Hedge funds and other big traders are betting that bitcoin will fall, even as the digital currency has risen above $11,000 on a new wave of crypto-optimism.
That is the picture that emerges from bitcoin futures listed on CME Group Inc., (CME) the biggest U.S. exchange operator. Futures are contracts that let traders bet on whether an asset—in this case, bitcoin—will rise or fall.
Hedge funds and other money managers held about 14% more bearish “short” positions in CME bitcoin futures last week than they did bullish “long” positions, according to a recent Commodity Futures Trading Commission report.
Other large traders were even more bearish. “Other reportables”—a loose category of firms that don’t necessarily manage money for outside investors—held more than three times as many short positions in bitcoin futures as long ones, the CFTC report shows.

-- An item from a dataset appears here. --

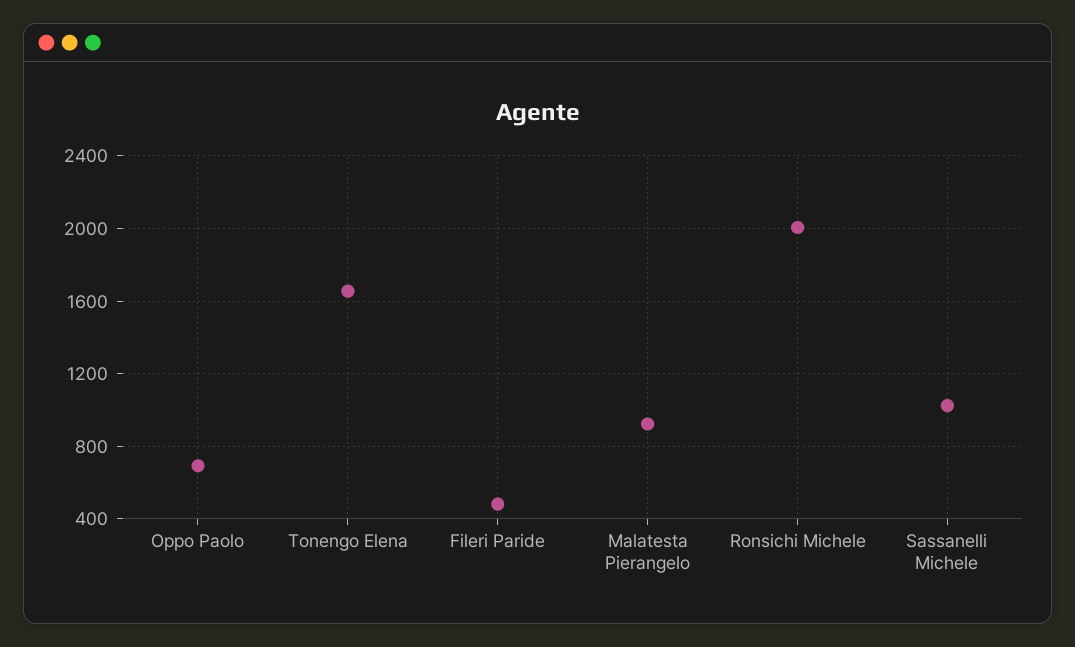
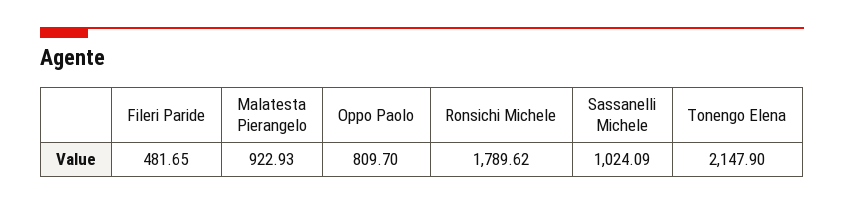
Oppo Paolo: 700 -> 809.7
Tonengo Elena: 1650 -> 2147.9
Ronsichi Michele: 2000 -> 1789.62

So who is the optimist? The report shows it is mostly small investors taking the other side of the trade. Among traders with fewer than 25 bitcoin contracts, a category that likely captures many individuals placing bets in bitcoin, long wagers outnumbered short bets by 4 to 1.
“Traditional market participants may be more skeptical of [bitcoin] than millennial day traders,” said George Michalopoulos, a portfolio manager with Chicago fund manager Typhon Capital Management LLC, although he stressed that his views were speculative and that it is hard to know what is driving the CFTC’s numbers.